Aston argued that Joyce's denial about upgrades for Albanese was carefully worded, because the upgrades had come while Albanese was transport minister and then opposition transport spokesman, not prime minister. Overington noted that the book does not address the Chairman's Lounge membership given to Albanese's son, which Joyce explained by saying that he had "never confirmed who's in" the lounge; in another interview, he denied that he had upgraded the son to the lounge. Aston also noted that the book does not mention Qantas's removal of the Financial Review from its lounges in 2023, or of the Herald and The Age from airport terminals in 2014. Joyce has called the 2023 ban a "mistake", while denying that he overreacted to criticism.

===Sales===
A week after its release, the book had dropped out of Amazon's list of the 100 best-selling books in Australia, and some booksellers were discounting it: Dymocks' Melbourne CBD store was selling it for $10 below its list price, and a Queensland bookseller included it in a buy-one-get-one-half-price promotion.

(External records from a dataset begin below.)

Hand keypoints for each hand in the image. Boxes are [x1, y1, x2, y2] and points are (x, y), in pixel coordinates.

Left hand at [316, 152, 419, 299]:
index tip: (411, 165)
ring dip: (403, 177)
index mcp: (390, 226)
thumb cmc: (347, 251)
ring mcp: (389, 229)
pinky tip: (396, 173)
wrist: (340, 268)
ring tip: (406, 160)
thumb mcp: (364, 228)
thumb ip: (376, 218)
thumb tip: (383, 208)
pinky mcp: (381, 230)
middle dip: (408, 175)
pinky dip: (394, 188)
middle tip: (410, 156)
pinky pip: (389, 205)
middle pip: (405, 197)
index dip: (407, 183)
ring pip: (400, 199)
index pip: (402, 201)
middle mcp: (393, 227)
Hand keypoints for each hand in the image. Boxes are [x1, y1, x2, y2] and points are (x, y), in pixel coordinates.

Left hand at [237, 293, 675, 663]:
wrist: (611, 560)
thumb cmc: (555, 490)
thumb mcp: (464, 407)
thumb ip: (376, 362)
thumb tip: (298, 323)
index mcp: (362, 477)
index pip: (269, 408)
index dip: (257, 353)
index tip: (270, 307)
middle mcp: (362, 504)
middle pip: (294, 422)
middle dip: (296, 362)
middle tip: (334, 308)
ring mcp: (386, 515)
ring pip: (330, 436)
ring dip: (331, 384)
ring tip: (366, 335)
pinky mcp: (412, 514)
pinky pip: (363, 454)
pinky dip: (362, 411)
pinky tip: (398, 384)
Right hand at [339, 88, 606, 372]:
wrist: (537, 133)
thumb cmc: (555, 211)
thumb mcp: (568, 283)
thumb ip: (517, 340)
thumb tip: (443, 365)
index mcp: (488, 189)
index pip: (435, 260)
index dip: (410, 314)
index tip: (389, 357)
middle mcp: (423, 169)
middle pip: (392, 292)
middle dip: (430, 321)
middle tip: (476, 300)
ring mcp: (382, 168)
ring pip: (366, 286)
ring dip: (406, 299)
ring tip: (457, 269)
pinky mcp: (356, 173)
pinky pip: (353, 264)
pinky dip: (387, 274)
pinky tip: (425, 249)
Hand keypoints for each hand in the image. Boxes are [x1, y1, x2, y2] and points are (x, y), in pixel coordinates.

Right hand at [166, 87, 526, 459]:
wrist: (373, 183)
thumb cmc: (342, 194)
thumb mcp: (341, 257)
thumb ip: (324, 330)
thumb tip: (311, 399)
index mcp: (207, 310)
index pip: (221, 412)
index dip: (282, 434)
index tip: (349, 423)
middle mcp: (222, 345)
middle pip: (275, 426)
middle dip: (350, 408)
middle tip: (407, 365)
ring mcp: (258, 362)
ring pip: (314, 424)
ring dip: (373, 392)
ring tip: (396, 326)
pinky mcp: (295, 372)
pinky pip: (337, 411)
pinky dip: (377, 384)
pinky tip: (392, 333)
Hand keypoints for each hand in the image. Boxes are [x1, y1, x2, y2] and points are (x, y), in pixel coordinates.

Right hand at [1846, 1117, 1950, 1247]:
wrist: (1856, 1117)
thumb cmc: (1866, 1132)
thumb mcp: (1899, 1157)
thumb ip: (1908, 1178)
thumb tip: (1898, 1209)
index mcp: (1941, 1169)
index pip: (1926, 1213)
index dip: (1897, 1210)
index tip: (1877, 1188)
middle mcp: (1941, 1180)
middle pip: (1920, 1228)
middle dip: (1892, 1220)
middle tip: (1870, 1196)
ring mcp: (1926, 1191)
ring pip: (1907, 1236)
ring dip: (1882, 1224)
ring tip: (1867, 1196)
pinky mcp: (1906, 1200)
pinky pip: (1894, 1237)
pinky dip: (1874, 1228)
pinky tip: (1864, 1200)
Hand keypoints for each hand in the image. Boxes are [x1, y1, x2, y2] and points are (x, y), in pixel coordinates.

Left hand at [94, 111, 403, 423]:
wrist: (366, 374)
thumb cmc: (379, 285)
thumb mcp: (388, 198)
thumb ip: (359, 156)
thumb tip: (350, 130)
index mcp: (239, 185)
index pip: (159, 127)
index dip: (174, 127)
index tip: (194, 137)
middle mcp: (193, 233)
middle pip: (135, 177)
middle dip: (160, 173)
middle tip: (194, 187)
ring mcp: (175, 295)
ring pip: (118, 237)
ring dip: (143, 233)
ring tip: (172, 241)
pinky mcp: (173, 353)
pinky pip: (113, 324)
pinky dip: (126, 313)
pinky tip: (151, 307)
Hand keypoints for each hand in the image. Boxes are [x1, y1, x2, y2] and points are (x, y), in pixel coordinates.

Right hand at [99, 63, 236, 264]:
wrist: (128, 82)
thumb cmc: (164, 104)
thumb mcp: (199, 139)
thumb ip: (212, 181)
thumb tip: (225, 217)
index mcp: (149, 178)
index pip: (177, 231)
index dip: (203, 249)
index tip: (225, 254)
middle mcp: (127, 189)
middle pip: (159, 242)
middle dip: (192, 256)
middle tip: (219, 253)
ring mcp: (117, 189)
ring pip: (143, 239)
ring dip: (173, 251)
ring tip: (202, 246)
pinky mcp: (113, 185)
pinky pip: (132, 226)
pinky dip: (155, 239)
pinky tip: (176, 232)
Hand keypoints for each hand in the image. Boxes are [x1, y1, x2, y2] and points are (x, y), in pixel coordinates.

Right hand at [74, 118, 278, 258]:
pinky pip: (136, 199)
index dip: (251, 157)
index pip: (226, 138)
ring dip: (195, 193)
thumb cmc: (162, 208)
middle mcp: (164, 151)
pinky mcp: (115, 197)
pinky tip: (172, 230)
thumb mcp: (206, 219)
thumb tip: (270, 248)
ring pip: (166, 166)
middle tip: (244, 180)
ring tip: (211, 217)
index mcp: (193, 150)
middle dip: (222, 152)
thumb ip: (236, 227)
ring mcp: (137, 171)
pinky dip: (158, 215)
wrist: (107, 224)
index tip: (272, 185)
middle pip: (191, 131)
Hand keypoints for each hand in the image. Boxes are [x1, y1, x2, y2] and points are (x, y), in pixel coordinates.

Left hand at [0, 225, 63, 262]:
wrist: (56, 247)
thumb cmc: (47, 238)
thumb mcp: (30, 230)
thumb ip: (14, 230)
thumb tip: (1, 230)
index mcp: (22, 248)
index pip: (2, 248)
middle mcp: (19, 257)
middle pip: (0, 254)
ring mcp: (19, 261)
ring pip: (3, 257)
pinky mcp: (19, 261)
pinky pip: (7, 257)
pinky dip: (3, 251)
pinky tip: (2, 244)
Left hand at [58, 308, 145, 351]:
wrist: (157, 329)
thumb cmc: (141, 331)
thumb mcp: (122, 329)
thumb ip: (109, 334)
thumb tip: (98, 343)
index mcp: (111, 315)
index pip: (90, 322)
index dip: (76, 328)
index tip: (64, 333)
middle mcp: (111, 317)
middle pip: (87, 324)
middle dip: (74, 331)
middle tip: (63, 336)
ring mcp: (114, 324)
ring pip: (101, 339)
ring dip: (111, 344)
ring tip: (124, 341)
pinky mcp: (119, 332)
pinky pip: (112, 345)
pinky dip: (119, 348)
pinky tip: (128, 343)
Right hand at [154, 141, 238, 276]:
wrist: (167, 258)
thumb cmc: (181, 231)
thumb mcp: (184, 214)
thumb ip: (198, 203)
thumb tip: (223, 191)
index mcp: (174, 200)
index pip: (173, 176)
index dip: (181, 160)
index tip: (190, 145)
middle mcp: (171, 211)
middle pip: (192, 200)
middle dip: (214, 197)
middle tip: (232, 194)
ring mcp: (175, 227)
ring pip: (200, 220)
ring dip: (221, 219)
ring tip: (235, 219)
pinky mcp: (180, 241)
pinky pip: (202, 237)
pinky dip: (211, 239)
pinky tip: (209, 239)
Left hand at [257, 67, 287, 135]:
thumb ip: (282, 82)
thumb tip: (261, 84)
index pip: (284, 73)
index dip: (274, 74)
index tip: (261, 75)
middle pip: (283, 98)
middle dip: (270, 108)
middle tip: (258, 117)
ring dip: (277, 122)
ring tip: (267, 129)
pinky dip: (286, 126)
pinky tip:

Booksellers said that discounting was common for new books, and Hardie Grant's chief executive, Sandy Grant, said that sales were "roughly to expectations" and that the book was selling well once e-books and audiobooks were included. In September 2026 The Australian reported NielsenIQ BookScan figures showing that the book had sold 2,448 print copies in its first six weeks, at an average price of $39.35 against a recommended retail price of $49.99, from an initial print run of 20,000 hardbacks; the figures exclude e-book, audiobook and international sales. The paper's Margin Call column said that it had been "flooded with pictures" of the book being sold at reduced prices and, citing publishing sources, that The Chairman's Lounge had sold about 14,300 print copies at the same stage.